▸ **SUPPLIED PASSAGE**:
________________________

He is actually opening more positions in the company but with more emphasis on other departments.

Time will tell what each person thinks of this. I have the feeling that the initial uproar will end and people will adapt.

Besides, if ridership drops, the equipment will just move to another service. This may be the only support you'll need for your new, mini long distance consist.





Amtrak 2.0 plods on!


----------



## seat38a

Well since I've been a member on this forum, here is a list of things that we've generally complained about on here regarding sleeper amenities.


Lounge lizards are a problem sleeper passengers need a lounge of their own
The wine and cheese have been cut
The juices are getting cut
The amenity kits on the CS have been cut
The dining car is being cut
Parlor Car

Well Amtrak is giving back in one form or another at the cost of the dining car:


Sleeping car lounge. Exclusively for sleeping car passengers (The dining car)
Wine, Beer or cocktail (Expanded minus the cheese)
Unlimited soft drinks (An improvement vs just juice IMOP)
Return of amenity kits


----------



## Thirdrail7

seat38a said:


> Well since I've been a member on this forum, here is a list of things that we've generally complained about on here regarding sleeper amenities.
> 
> 
> Lounge lizards are a problem sleeper passengers need a lounge of their own
> The wine and cheese have been cut
> The juices are getting cut
> The amenity kits on the CS have been cut
> The dining car is being cut
> Parlor Car
> 
> Well Amtrak is giving back in one form or another at the cost of the dining car:
> 
> 
> Sleeping car lounge. Exclusively for sleeping car passengers (The dining car)
> Wine, Beer or cocktail (Expanded minus the cheese)

________________________

▸ **PROVIDED MATERIAL**:
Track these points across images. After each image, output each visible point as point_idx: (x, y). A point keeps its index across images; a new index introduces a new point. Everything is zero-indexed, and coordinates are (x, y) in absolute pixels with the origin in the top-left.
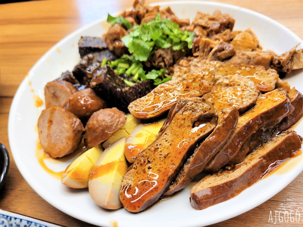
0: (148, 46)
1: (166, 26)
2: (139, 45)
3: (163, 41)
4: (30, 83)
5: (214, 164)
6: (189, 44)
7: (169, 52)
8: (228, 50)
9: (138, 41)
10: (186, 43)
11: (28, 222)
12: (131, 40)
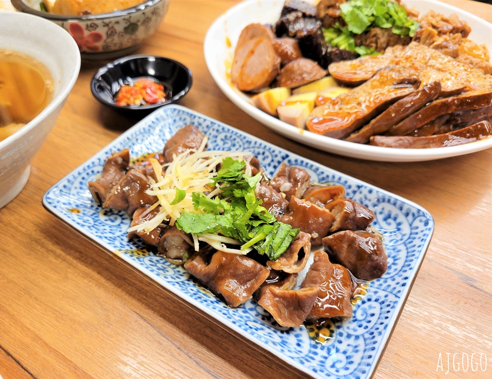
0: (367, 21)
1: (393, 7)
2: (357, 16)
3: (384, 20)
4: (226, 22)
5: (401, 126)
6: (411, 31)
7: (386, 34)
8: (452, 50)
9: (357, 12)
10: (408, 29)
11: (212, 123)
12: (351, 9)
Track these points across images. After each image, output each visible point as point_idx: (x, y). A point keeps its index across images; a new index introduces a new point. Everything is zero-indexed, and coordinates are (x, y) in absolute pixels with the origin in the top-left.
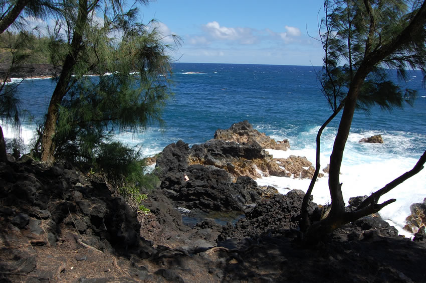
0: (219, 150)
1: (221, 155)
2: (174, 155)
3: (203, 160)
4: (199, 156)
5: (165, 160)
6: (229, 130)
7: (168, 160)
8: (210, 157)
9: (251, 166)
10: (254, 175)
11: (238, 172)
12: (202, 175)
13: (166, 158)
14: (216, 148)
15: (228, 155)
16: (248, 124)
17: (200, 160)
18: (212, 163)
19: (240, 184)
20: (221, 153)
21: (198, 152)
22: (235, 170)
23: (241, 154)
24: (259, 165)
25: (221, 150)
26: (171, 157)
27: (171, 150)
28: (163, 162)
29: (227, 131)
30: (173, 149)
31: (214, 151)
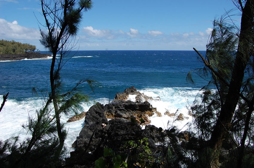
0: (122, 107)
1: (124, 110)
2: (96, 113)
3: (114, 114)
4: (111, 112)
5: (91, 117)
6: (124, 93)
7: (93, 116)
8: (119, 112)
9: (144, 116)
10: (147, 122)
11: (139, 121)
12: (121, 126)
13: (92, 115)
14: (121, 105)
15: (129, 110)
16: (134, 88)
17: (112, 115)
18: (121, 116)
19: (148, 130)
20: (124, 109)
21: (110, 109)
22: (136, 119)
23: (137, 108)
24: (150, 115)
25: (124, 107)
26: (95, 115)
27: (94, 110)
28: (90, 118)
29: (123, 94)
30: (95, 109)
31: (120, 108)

________________________

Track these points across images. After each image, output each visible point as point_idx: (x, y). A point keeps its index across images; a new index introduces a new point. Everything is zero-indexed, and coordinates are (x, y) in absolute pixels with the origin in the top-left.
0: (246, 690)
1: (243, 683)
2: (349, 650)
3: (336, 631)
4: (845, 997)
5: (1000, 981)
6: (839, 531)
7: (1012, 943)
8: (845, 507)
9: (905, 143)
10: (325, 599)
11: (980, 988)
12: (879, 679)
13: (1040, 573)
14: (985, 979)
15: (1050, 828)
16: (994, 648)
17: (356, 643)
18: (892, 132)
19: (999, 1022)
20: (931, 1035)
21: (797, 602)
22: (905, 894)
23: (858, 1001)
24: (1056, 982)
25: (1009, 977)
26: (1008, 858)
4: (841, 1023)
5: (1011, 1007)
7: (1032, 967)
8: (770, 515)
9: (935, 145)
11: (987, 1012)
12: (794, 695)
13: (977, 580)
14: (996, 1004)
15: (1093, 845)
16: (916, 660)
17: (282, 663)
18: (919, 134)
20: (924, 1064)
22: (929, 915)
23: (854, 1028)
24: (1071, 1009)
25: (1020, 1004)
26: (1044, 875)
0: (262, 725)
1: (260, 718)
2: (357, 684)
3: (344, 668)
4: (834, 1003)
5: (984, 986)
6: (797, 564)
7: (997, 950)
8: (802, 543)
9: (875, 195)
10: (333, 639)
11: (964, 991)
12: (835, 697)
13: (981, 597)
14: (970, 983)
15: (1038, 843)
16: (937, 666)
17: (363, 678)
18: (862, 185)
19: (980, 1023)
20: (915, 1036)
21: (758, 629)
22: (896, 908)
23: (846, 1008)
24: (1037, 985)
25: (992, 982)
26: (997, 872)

________________________

▸ **WHAT TO WORK ON**:
**a.** In the Amtrak sleeper amenities thread, what does seat38a say will serve as the lounge exclusively for sleeping car passengers?
**b.** Please list every item that seat38a's own post in the Amtrak sleeper amenities thread names as something Amtrak is giving back at the cost of the dining car.

▸ **ANSWERS TO THE EXERCISES**:
**a.** The dining car.

**b.**
- Sleeping car lounge, exclusively for sleeping car passengers
- Wine, beer or cocktail
- Unlimited soft drinks
- Return of amenity kits